Password hashing is concerned with brute-force attacks that take place offline using a dump of hashed passwords, not online against a running service. See this answer for how password hashes are usually obtained.

A running service does pay a cost when verifying passwords since it is not completely cheap. A strongly recommended step to take is to rate-limit the number of login attempts that can be performed, thus preventing the attacker from sending more than "a few" password guesses.

If there is no rate-limiting, the likely result would be the server CPU being fully consumed with password verification, slowing things down even more potentially to the point of crashing. This would be equivalent to a denial-of-service but would not result in a successful brute-force attack.

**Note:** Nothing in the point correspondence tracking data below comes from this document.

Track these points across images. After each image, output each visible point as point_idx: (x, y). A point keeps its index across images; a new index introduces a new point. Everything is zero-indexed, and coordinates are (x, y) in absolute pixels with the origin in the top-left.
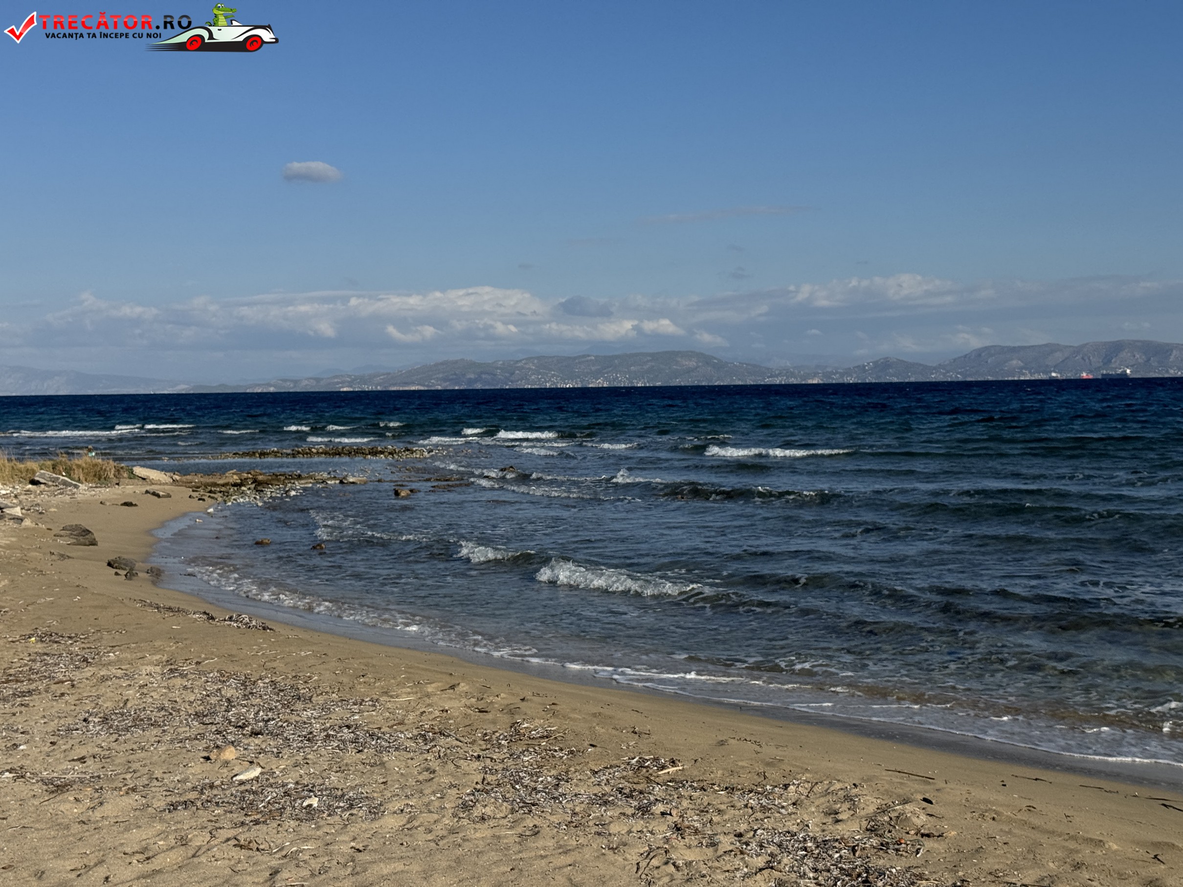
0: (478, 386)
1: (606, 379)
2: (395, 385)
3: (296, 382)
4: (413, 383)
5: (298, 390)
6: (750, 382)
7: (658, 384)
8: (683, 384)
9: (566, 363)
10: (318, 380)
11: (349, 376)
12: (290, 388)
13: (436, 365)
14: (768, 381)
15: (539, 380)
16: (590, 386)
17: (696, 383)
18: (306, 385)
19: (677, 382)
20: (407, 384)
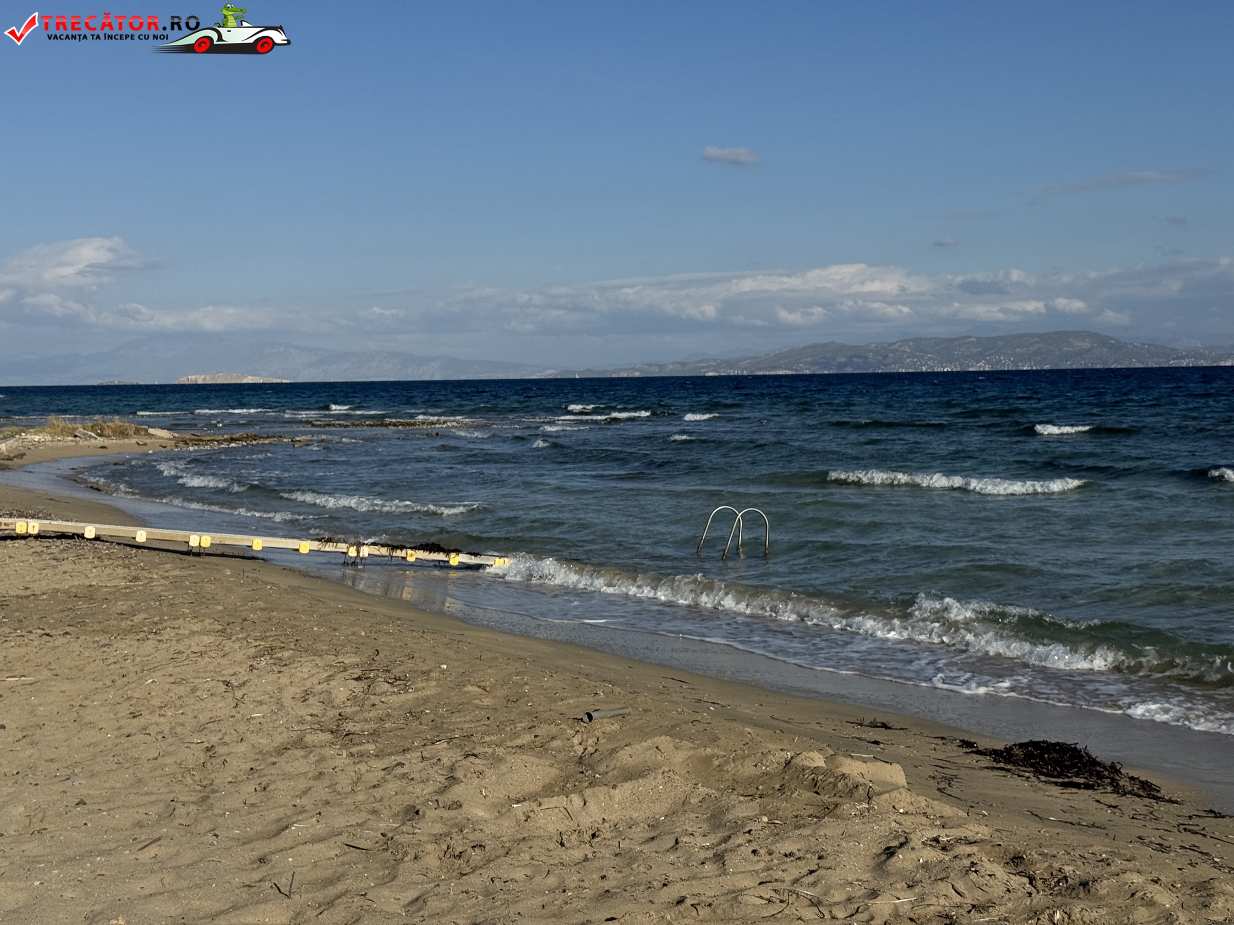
0: (849, 370)
1: (988, 362)
2: (760, 369)
3: (661, 366)
4: (781, 368)
5: (664, 375)
6: (1151, 364)
7: (1047, 367)
8: (1074, 367)
9: (944, 345)
10: (683, 364)
11: (715, 360)
12: (655, 372)
13: (806, 348)
15: (915, 363)
16: (971, 369)
17: (1090, 366)
18: (672, 371)
20: (774, 368)
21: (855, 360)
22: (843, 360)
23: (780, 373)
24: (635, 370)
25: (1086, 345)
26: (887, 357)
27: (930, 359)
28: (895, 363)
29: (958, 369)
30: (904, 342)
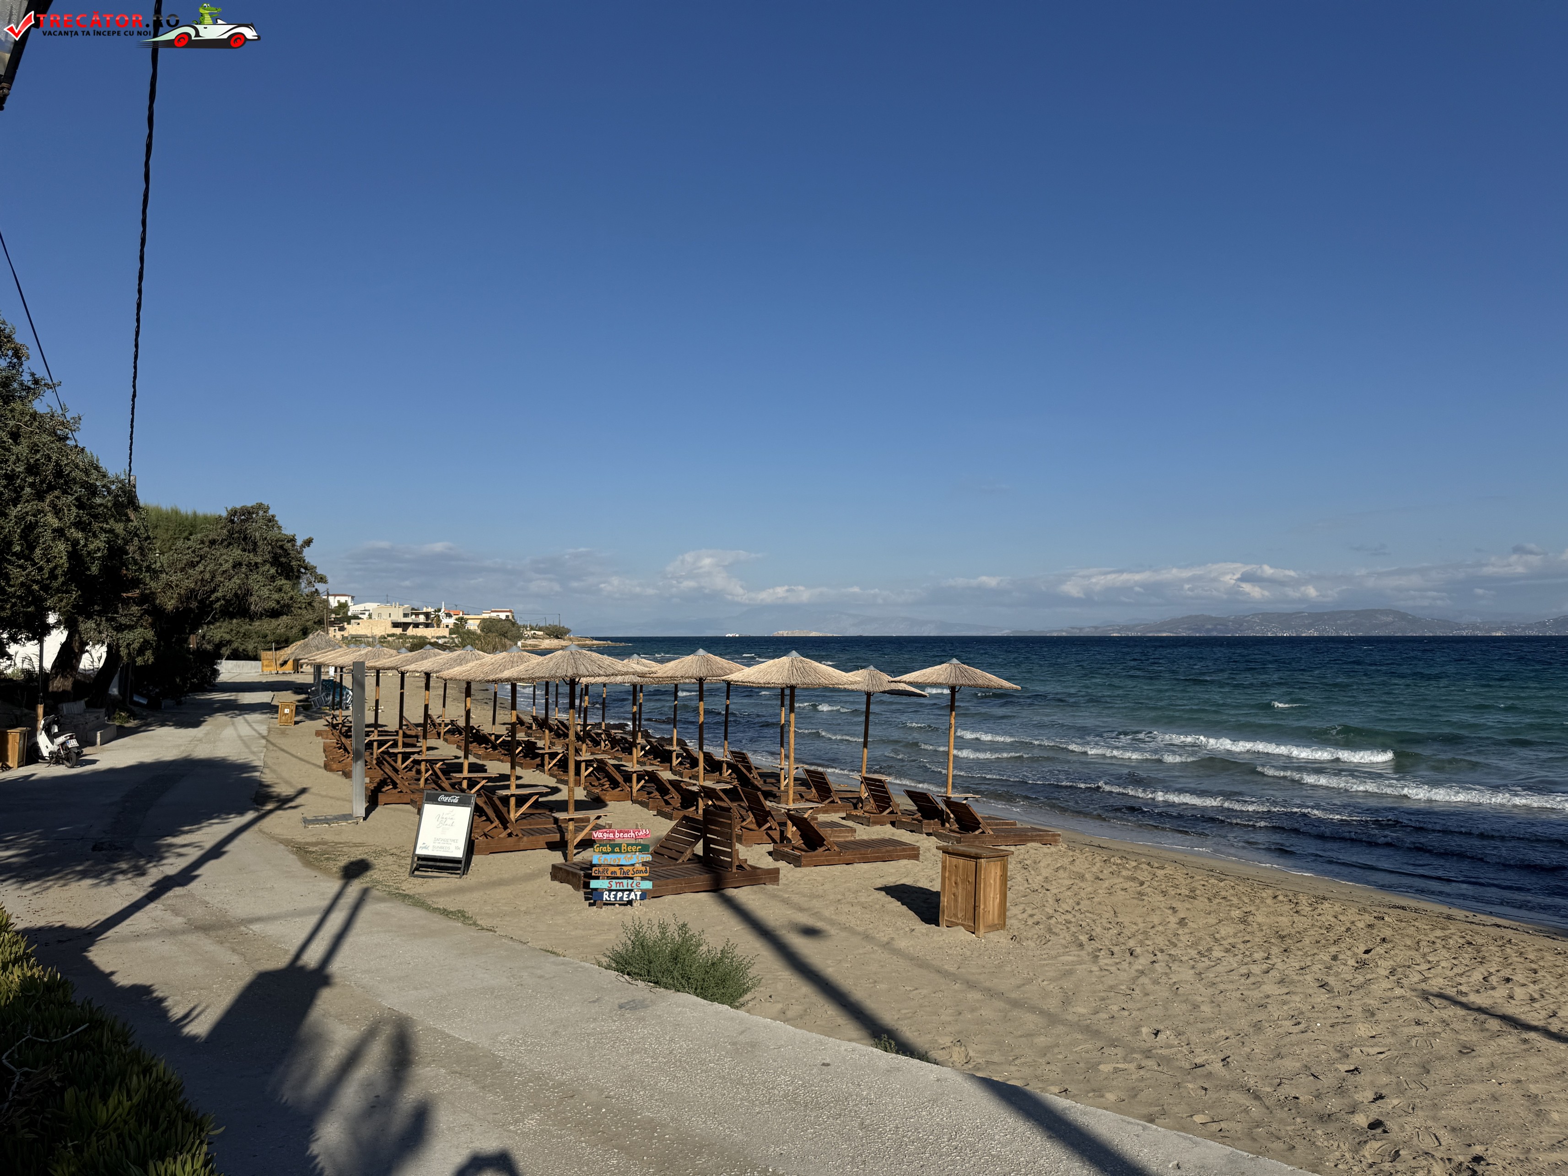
0: (1215, 634)
1: (1316, 630)
2: (1150, 632)
3: (1081, 629)
4: (1165, 631)
5: (1082, 635)
6: (1439, 633)
7: (1360, 634)
8: (1381, 634)
9: (1285, 618)
10: (1096, 628)
11: (1118, 626)
12: (1077, 633)
13: (1183, 618)
14: (1455, 633)
15: (1263, 630)
16: (1304, 635)
17: (1392, 634)
18: (1088, 631)
19: (1375, 633)
20: (1160, 631)
21: (1219, 627)
22: (1210, 627)
23: (1164, 635)
24: (1062, 631)
25: (1390, 619)
26: (1241, 625)
27: (1274, 627)
28: (1248, 629)
29: (1294, 635)
30: (1255, 615)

If the servers can handle it, it would still take entirely too long to brute-force due to time needed to verify each password (as well as the round-trip to the server).

Finally, there are password hashing techniques where the load is mostly on the client (eg: SCRAM), but this is more useful with heavier custom clients (eg: DB clients).

Answer 3

As a normal human user, you will submit a password every few seconds. That is easy for the server to handle. An attacker could submit thousands of guessed password. The server protects itself against this by rate limiting, like allowing only one password request for a username every three seconds.

So the number of guesses that an attacker can handle using the server is quite limited.

PS. The purpose of “memory hard” hashing is not to make the hashing expensive- you can do that easily by requesting lots of hashing rounds. The purpose is to have hashing where a million dollar supercomputer doesn’t have a big speed advantage compared to your humble little server.